Forum Moderators: open
Someone needs to construct a demo site that will manufacture a web catalog card out of Dublin Core metadata - perhaps vaguely along the lines of the W3C's new semantic data extractor:
[w3.org...]
I've yet to see it used by any indexing or search services.
Yup, me too. But, if you look at the list of supporting entities, there may be some there that are of interest in certain industries.
There is another side to this whole metadata thing. What we know as META Tags are being replaced by the RDF and possibly some of the DC.elements set.
I've got a section that I'm testing right now (long term tests) utilizing the complete set of elements. Just out of curiosity, I want to see what impact the DC.elements have on a page that utilizes them. And no, these tags cannot be tested by throwing in some obscure term that the page does not relate to. Its the same when testing META Tags, you can't drop an off the wall term in the Keywords Tag to test its effectiveness.
The Dublin Core Metadata Editor does pretty much what the link does that you posted. It will generate a set of DC.elements based on the existing metadata.
Please everyone, don't rush out and start generating DC.elements for your pages. That is not what this is for. Right now it appears to be mostly supported in educational environments. I posted a list of those using the standards above. If any of those are of interest and will benefit your site, then it may be something worth investigating further.
My next step is to tackle the RDF (Resource Description Framework). The tool above will generate an .rdf document for your pages. How to effectively use it to assist user agents is still something I need to hunker down and learn.
AFAIK the DC tags were invented at the tail-end of a drinking binge in Dublin when the conference decided they had to come up with _something_ to justify their expense accounts ;)
Honestly, I don't think the DCMI has a real future as an HTML extension. If it suceeds, it will be as RDF -- some sites are already using it to supplement RSS and FOAF files, for example.

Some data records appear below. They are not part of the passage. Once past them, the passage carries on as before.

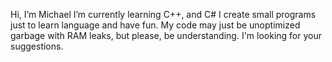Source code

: Hi, I’m Michael
   I’m currently learning C++, and C#
   I create small programs just to learn language
   and have fun. My code may just be unoptimized
   garbage with RAM leaks, but please, be understanding. 
   I'm looking for your suggestions. 
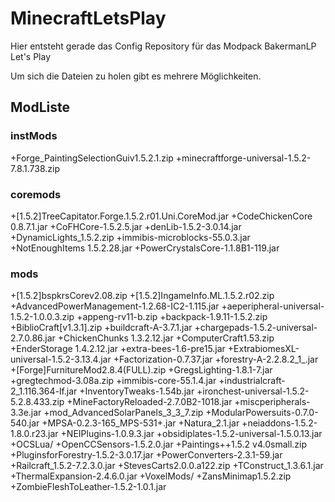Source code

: # MinecraftLetsPlay
Hier entsteht gerade das Config Repository für das Modpack BakermanLP Let's Play

Um sich die Dateien zu holen gibt es mehrere Möglichkeiten.

## ModListe
### instMods
+Forge_PaintingSelectionGuiv1.5.2.1.zip
+minecraftforge-universal-1.5.2-7.8.1.738.zip

### coremods
+[1.5.2]TreeCapitator.Forge.1.5.2.r01.Uni.CoreMod.jar
+CodeChickenCore 0.8.7.1.jar
+CoFHCore-1.5.2.5.jar
+denLib-1.5.2-3.0.14.jar
+DynamicLights_1.5.2.zip
+immibis-microblocks-55.0.3.jar
+NotEnoughItems 1.5.2.28.jar
+PowerCrystalsCore-1.1.8B1-119.jar

### mods
+[1.5.2]bspkrsCorev2.08.zip
+[1.5.2]IngameInfo.ML.1.5.2.r02.zip
+AdvancedPowerManagement-1.2.68-IC2-1.115.jar
+aeperipheral-universal-1.5.2-1.0.0.3.zip
+appeng-rv11-b.zip
+backpack-1.9.11-1.5.2.zip
+BiblioCraft[v1.3.1].zip
+buildcraft-A-3.7.1.jar
+chargepads-1.5.2-universal-2.7.0.86.jar
+ChickenChunks 1.3.2.12.jar
+ComputerCraft1.53.zip
+EnderStorage 1.4.2.12.jar
+extra-bees-1.6-pre15.jar
+ExtrabiomesXL-universal-1.5.2-3.13.4.jar
+Factorization-0.7.37.jar
+forestry-A-2.2.8.2_1_.jar
+[Forge]FurnitureMod2.8.4(FULL).zip
+GregsLighting-1.8.1-7.jar
+gregtechmod-3.08a.zip
+immibis-core-55.1.4.jar
+industrialcraft-2_1.116.364-lf.jar
+InventoryTweaks-1.54b.jar
+ironchest-universal-1.5.2-5.2.8.433.zip
+MineFactoryReloaded-2.7.0B2-1018.jar
+miscperipherals-3.3e.jar
+mod_AdvancedSolarPanels_3_3_7.zip
+ModularPowersuits-0.7.0-540.jar
+MPSA-0.2.3-165_MPS-531+.jar
+Natura_2.1.jar
+neiaddons-1.5.2-1.8.0.r23.jar
+NEIPlugins-1.0.9.3.jar
+obsidiplates-1.5.2-universal-1.5.0.13.jar
+OCSLua/
+OpenCCSensors-1.5.2.0.jar
+Paintings++1.5.2 v4.0small.zip
+PluginsforForestry-1.5.2-3.0.17.jar
+PowerConverters-2.3.1-59.jar
+Railcraft_1.5.2-7.2.3.0.jar
+StevesCarts2.0.0.a122.zip
+TConstruct_1.3.6.1.jar
+ThermalExpansion-2.4.6.0.jar
+VoxelMods/
+ZansMinimap1.5.2.zip
+ZombieFleshToLeather-1.5.2-1.0.1.jar
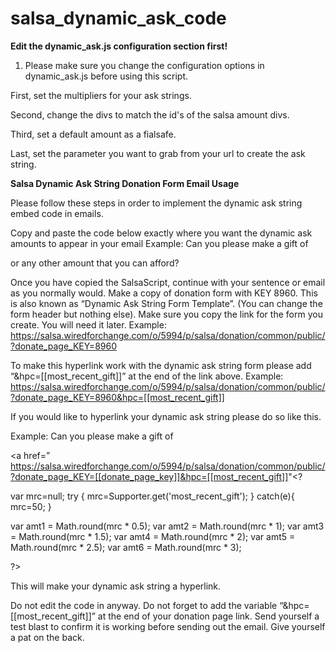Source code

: salsa_dynamic_ask_code
======================

<strong>Edit the dynamic_ask.js configuration section first!</strong>

1. Please make sure you change the configuration options in dynamic_ask.js before using this script.

First, set the multipliers for your ask strings.

Second, change the divs to match the id's of the salsa amount divs.

Third, set a default amount as a fialsafe.

Last, set the parameter you want to grab from your url to create the ask string.

<strong>Salsa Dynamic Ask String Donation Form Email Usage</strong>

Please follow these steps in order to implement the dynamic ask string embed code in emails.

Copy and paste the code below exactly where you want the dynamic ask amounts to appear in your email
Example: Can you please make a gift of

<? var mrc=null; try { mrc=Supporter.get('most_recent_gift'); } catch(e){ mrc=50; } var amt1 = Math.round(mrc * 0.5); var amt2 = Math.round(mrc * 1); var amt3 = Math.round(mrc * 1.5); var amt4 = Math.round(mrc * 2); var amt5 = Math.round(mrc * 2.5); var amt6 = Math.round(mrc * 3); ?>

<?='$'+amt1+', $'+amt2+', $'+amt3?> or any other amount that you can afford?

Once you have copied the SalsaScript, continue with your sentence or email as you normally would.
Make a copy of donation form with KEY 8960. This is also known as “Dynamic Ask String Form Template”. (You can change the form header but nothing else).
Make sure you copy the link for the form you create. You will need it later.
Example: https://salsa.wiredforchange.com/o/5994/p/salsa/donation/common/public/?donate_page_KEY=8960

To make this hyperlink work with the dynamic ask string form please add “&hpc=[[most_recent_gift]]” at the end of the link above. Example: https://salsa.wiredforchange.com/o/5994/p/salsa/donation/common/public/?donate_page_KEY=8960&hpc=[[most_recent_gift]]

If you would like to hyperlink your dynamic ask string please do so like this.

Example: Can you please make a gift of

<a href=” https://salsa.wiredforchange.com/o/5994/p/salsa/donation/common/public/?donate_page_KEY=[[donate_page_key]]&hpc=[[most_recent_gift]]"<?

var mrc=null; try { mrc=Supporter.get('most_recent_gift'); } catch(e){ mrc=50; }

var amt1 = Math.round(mrc * 0.5); var amt2 = Math.round(mrc * 1); var amt3 = Math.round(mrc * 1.5); var amt4 = Math.round(mrc * 2); var amt5 = Math.round(mrc * 2.5); var amt6 = Math.round(mrc * 3);

?> <?='$'+amt1+', $'+amt2+', $'+amt3?>

This will make your dynamic ask string a hyperlink.

Do not edit the code in anyway.
Do not forget to add the variable “&hpc=[[most_recent_gift]]” at the end of your donation page link.
Send yourself a test blast to confirm it is working before sending out the email.
Give yourself a pat on the back.
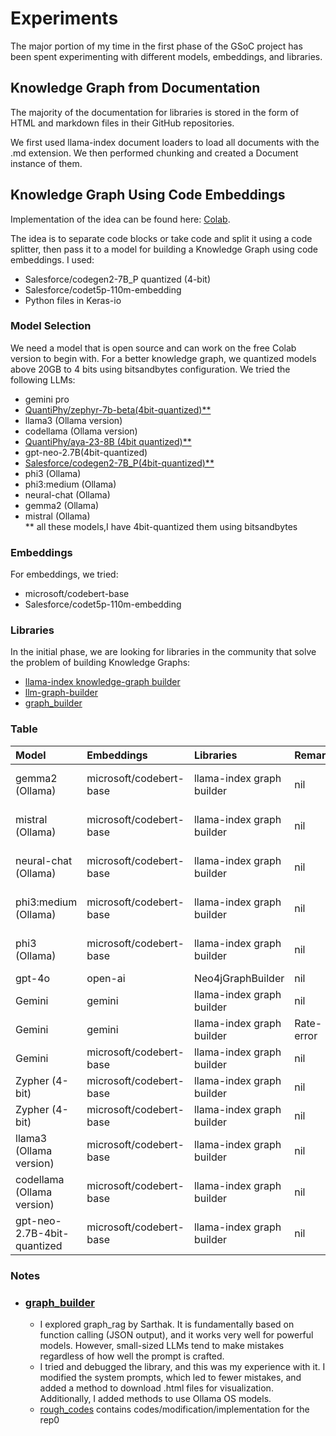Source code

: # Experiments

The major portion of my time in the first phase of the GSoC project has been spent experimenting with different models, embeddings, and libraries.

## Knowledge Graph from Documentation

The majority of the documentation for libraries is stored in the form of HTML and markdown files in their GitHub repositories.

We first used llama-index document loaders to load all documents with the .md extension. We then performed chunking and created a Document instance of them.

## Knowledge Graph Using Code Embeddings

Implementation of the idea can be found here: [Colab](https://colab.research.google.com/drive/1uguR76SeMAukN4uAhKuXU_ja8Ik0s8Wj#scrollTo=CUgtX5D1Tl_x).

The idea is to separate code blocks or take code and split it using a code splitter, then pass it to a model for building a Knowledge Graph using code embeddings. I used:
- Salesforce/codegen2-7B_P quantized (4-bit)
- Salesforce/codet5p-110m-embedding
- Python files in Keras-io

### Model Selection

We need a model that is open source and can work on the free Colab version to begin with. For a better knowledge graph, we quantized models above 20GB to 4 bits using bitsandbytes configuration. We tried the following LLMs:
- gemini pro
- [QuantiPhy/zephyr-7b-beta(4bit-quantized)**](https://huggingface.co/QuantiPhy/zephyr-7b-beta-4bit-quantized)
- llama3 (Ollama version)
- codellama (Ollama version)
- [QuantiPhy/aya-23-8B (4bit quantized)**](https://huggingface.co/QuantiPhy/aya-23-8B-4bq)
- gpt-neo-2.7B(4bit-quantized)
- [Salesforce/codegen2-7B_P(4bit-quantized)**](https://huggingface.co/QuantiPhy/Salesforce_codegen2-7B_P)
- phi3 (Ollama)
- phi3:medium (Ollama)
- neural-chat (Ollama)
- gemma2 (Ollama)
- mistral (Ollama)   
** all these models,I have 4bit-quantized them using bitsandbytes
### Embeddings

For embeddings, we tried:
- microsoft/codebert-base
- Salesforce/codet5p-110m-embedding

### Libraries

In the initial phase, we are looking for libraries in the community that solve the problem of building Knowledge Graphs:
- [llama-index knowledge-graph builder](https://github.com/run-llama/llama_index/tree/main/llama-index-core/llama_index/core/indices/knowledge_graph)
- [llm-graph-builder](https://github.com/neo4j-labs/llm-graph-builder)
- [graph_builder](https://github.com/sarthakrastogi/graph-rag)

### Table

| Model                       | Embeddings           | Libraries                  | Remarks     | Documents                | Artifacts                                                                                                                                                                                                                                                                            |
|:----------------------------|:---------------------|:---------------------------|:------------|:-------------------------|:-------------------------------------------------------------------------------------------------------------------------------------------------------------------------------------------------------------------------------------------------------------------------------------|
| gemma2 (Ollama)             | microsoft/codebert-base | llama-index graph builder | nil         | [keras-io](https://github.com/keras-team/keras-io/tree/master/templates) | [viz](artifacts/gemma2/Graph_visualization_gemma2_mscb.html)<br/>[index](artifacts/gemma2/gemma2graphIndex.pkl)<br/>[collab](https://colab.research.google.com/drive/1q7FED2Lapk3D7ibqkO3NkqZ6iPNZ_x6H?usp=sharing)                                                                  |
| mistral (Ollama)            | microsoft/codebert-base | llama-index graph builder | nil         | [keras-io](https://github.com/keras-team/keras-io/tree/master/templates) | [viz](artifacts/mistral/Graph_visualization_mistral_mscb.html)<br/>[index](artifacts/mistral/mistralgraphIndex.pkl)<br/>[collab](https://colab.research.google.com/drive/1q7FED2Lapk3D7ibqkO3NkqZ6iPNZ_x6H?usp=sharing)                                                              |
| neural-chat (Ollama)        | microsoft/codebert-base | llama-index graph builder | nil         | [keras-io](https://github.com/keras-team/keras-io/tree/master/templates) | [viz](artifacts/neural_chat/Graph_visualization_neuralchat_mscb.html)<br/>[index](artifacts/neural_chat/graphIndex_neuralchat_mscb.pkl)<br/>[collab](https://colab.research.google.com/drive/1cM6ujhiKM1v0bRYVN9F9UEgjYlwkBTt9?usp=sharing)                                          |
| phi3:medium (Ollama)        | microsoft/codebert-base | llama-index graph builder | nil         | [keras-io](https://github.com/keras-team/keras-io/tree/master/templates) | [viz](artifacts/phi3-med/Graph_visualization_phi3-med_mscb.html)<br/>[index](artifacts/phi3-med/graphIndex_phi3_medium_mscb.pkl)<br/>[collab](https://colab.research.google.com/drive/1cM6ujhiKM1v0bRYVN9F9UEgjYlwkBTt9?usp=sharing)                                                 |
| phi3 (Ollama)               | microsoft/codebert-base | llama-index graph builder | nil         | [keras-io](https://github.com/keras-team/keras-io/tree/master/templates) | [viz](artifacts/phi3/Graph_visualization_phi3_mscb.html)<br/>[index](artifacts/phi3/graphIndex_phi3_mscb.pkl)<br/>[collab](https://colab.research.google.com/drive/1cM6ujhiKM1v0bRYVN9F9UEgjYlwkBTt9?usp=sharing)                                                                    |
| gpt-4o                      | open-ai              | Neo4jGraphBuilder          | nil         | [keras-io](https://github.com/keras-team/keras-io/tree/master/templates) | [viz](artifacts/vizualization/visualisation.png)                                                                                                                                                                                                                                     |
| Gemini                      | gemini               | llama-index graph builder | nil         | [keras-nlp](https://github.com/keras-team/keras-io/blob/master/templates/keras_nlp/index.md) | [viz](artifacts/vizualization/ex1.html)                                                                                                                                                                                                                                              |
| Gemini                      | gemini               | llama-index graph builder | Rate-error  | [keras-io](https://github.com/keras-team/keras-io/tree/master/templates) |                                                                                                                                                                                                                                                                                      |
| Gemini                      | microsoft/codebert-base | llama-index graph builder | nil         | [keras-nlp](https://github.com/keras-team/keras-io/blob/master/templates/keras_nlp/index.md) | [viz](artifacts/vizualization/gem_mcode_k_nlp.html)                                                                                                                                                                                                                                  |
| Zypher (4-bit)              | microsoft/codebert-base | llama-index graph builder | nil         | [keras-nlp](https://github.com/keras-team/keras-io/blob/master/templates/keras_nlp/index.md) | [viz](artifacts/vizualization/zy_knlp.html)                                                                                                                                                                                                                                          |
| Zypher (4-bit)              | microsoft/codebert-base | llama-index graph builder | nil         | [keras-io](https://github.com/keras-team/keras-io/tree/master/templates) | [viz](artifacts/vizualization/examp.html)                                                                                                                                                                                                                                            |
| llama3 (Ollama version)     | microsoft/codebert-base | llama-index graph builder | nil         | [keras-nlp](https://github.com/keras-team/keras-io/blob/master/templates/keras_nlp/index.md) | [viz](artifacts/vizualization/Graph_visualization.html)                                                                                                                                                                                                                              |
| codellama (Ollama version)  | microsoft/codebert-base | llama-index graph builder | nil         | [keras-nlp](https://github.com/keras-team/keras-io/blob/master/templates/keras_nlp/index.md) | [viz](artifacts/vizualization/code_1.html)                                                                                                                                                                                                                                           |
| gpt-neo-2.7B-4bit-quantized | microsoft/codebert-base | llama-index graph builder | nil         | [keras-nlp](https://github.com/keras-team/keras-io/blob/master/templates/keras_nlp/index.md) | [viz](artifacts/vizualization/graph_gpt3-neo.html)                                                                                                                                                                                                                                   |

### Notes
- ### [graph_builder](https://github.com/sarthakrastogi/graph-rag)   

  -  I explored graph_rag by Sarthak. It is fundamentally based on function calling (JSON output), and it works very well for powerful models. However, small-sized LLMs tend to make mistakes regardless of how well the prompt is crafted.
  - I tried and debugged the library, and this was my experience with it. I modified the system prompts, which led to fewer mistakes, and added a method to download .html files for visualization. Additionally, I added methods to use Ollama OS models.
  - [rough_codes](https://colab.research.google.com/drive/1q6T8mK-O2XKqY-iGFz6xdrzvqLzu73lm#scrollTo=H0QG6QUVub8T) contains codes/modification/implementation for the rep0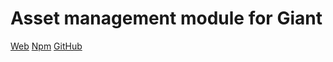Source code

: Asset management module for Giant
=================================

[Web](http://giantjs.org) [Npm](https://www.npmjs.com/~giantjs) [GitHub](https://github.com/giantjs)
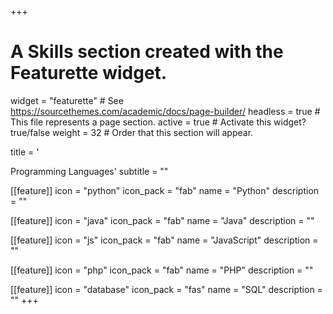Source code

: +++
# A Skills section created with the Featurette widget.
widget = "featurette"  # See https://sourcethemes.com/academic/docs/page-builder/
headless = true  # This file represents a page section.
active = true  # Activate this widget? true/false
weight = 32  # Order that this section will appear.

title = '<div id="programming" class="featurette-icon"><i class="fas fa-code"></i></div>Programming Languages'
subtitle = ""

[[feature]]
  icon = "python"
  icon_pack = "fab"
  name = "Python"
  description = ""

[[feature]]
  icon = "java"
  icon_pack = "fab"
  name = "Java"
  description = ""

[[feature]]
  icon = "js"
  icon_pack = "fab"
  name = "JavaScript"
  description = ""

[[feature]]
  icon = "php"
  icon_pack = "fab"
  name = "PHP"
  description = ""

[[feature]]
  icon = "database"
  icon_pack = "fas"
  name = "SQL"
  description = ""
+++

I'm planning to go the RDF route myself -- write a perl script to pull the data from my HTML pages, put the RDF files up, and see what happens. (I'll probably end up using a few DCMI HTML tags (like "DC.Date"), to hold the metadata that isn't already structured into the pages's regular HTML.) If somebody lets loose a good RDF crawler, I'll be ready for them, and if they don't, at least I won't have bloated my regular pages with a dozen unused meta tags.